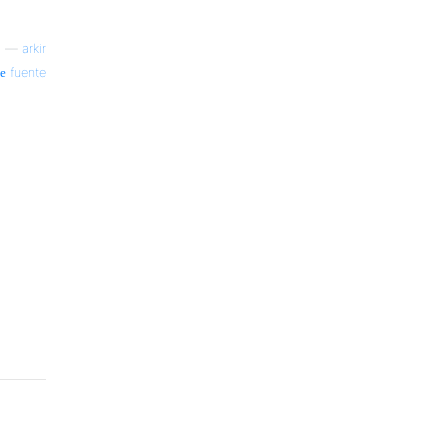
—
arkir
fuente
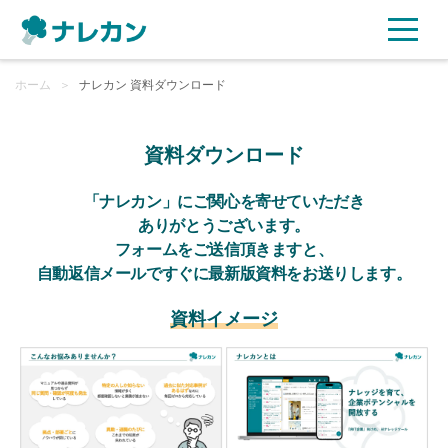
ホーム
ご利用プラン
＞
ナレカン 資料ダウンロード
AI機能
資料ダウンロード
ご利用企業様の声
「ナレカン」にご関心を寄せていただき
ありがとうございます。
フォームをご送信頂きますと、
セキュリティ
自動返信メールですぐに最新版資料をお送りします。
充実サポート
資料イメージ
よくある質問
資料ダウンロード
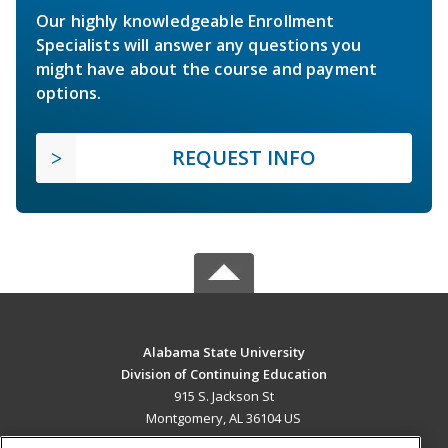
Our highly knowledgeable Enrollment
Specialists will answer any questions you
might have about the course and payment
options.
REQUEST INFO
Alabama State University
Division of Continuing Education
915 S. Jackson St
Montgomery, AL 36104 US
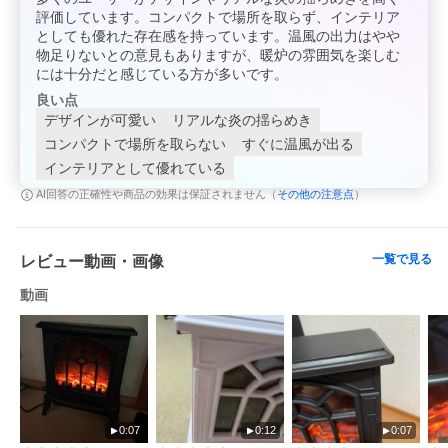
評価しています。コンパクトで場所を取らず、インテリア
としても優れた存在感を持っています。温風の出力はやや
物足りないとの意見もありますが、暖炉の雰囲気を楽しむ
には十分だと感じている方が多いです。
良い点
デザインが可愛い
リアルな炎の揺らめき
コンパクトで場所を取らない
すぐに温風が出る
インテリアとして優れている
その他の注意点
AI回答の正確性や商品の効果は保証されません（
）
一覧で見る
レビュー動画・画像
動画
0:07
0:12
0:07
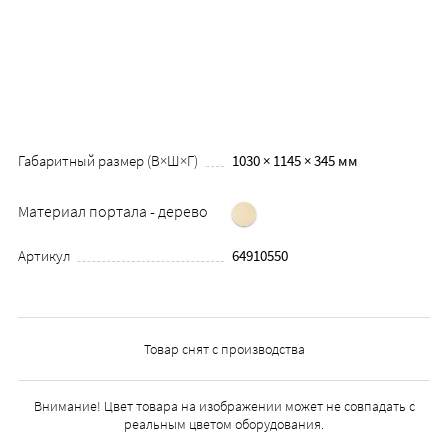
Габаритный размер (В×Ш×Г)
1030 × 1145 × 345 мм
Материал портала - дерево
Артикул
64910550
Товар снят с производства
Внимание! Цвет товара на изображении может не совпадать с
реальным цветом оборудования.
□ □ □ □ □
■ **EXERCISE DIRECTIONS**: Whatever lies between the first line of the data and the line holding "としても優れた存在感を持っています。温風の出力はやや", inclusive, should be repeated exactly, apart from the pictures.

■ **TASK RESULT**:
—
arkir
fuente
ホーム
ご利用プラン
＞
ナレカン 資料ダウンロード
AI機能
資料ダウンロード
ご利用企業様の声
「ナレカン」にご関心を寄せていただき
ありがとうございます。
フォームをご送信頂きますと、
セキュリティ
自動返信メールですぐに最新版資料をお送りします。
充実サポート
資料イメージ
よくある質問
資料ダウンロード
Our highly knowledgeable Enrollment
Specialists will answer any questions you
might have about the course and payment
options.
REQUEST INFO
Alabama State University
Division of Continuing Education
915 S. Jackson St
Montgomery, AL 36104 US
評価しています。コンパクトで場所を取らず、インテリア
としても優れた存在感を持っています。温風の出力はやや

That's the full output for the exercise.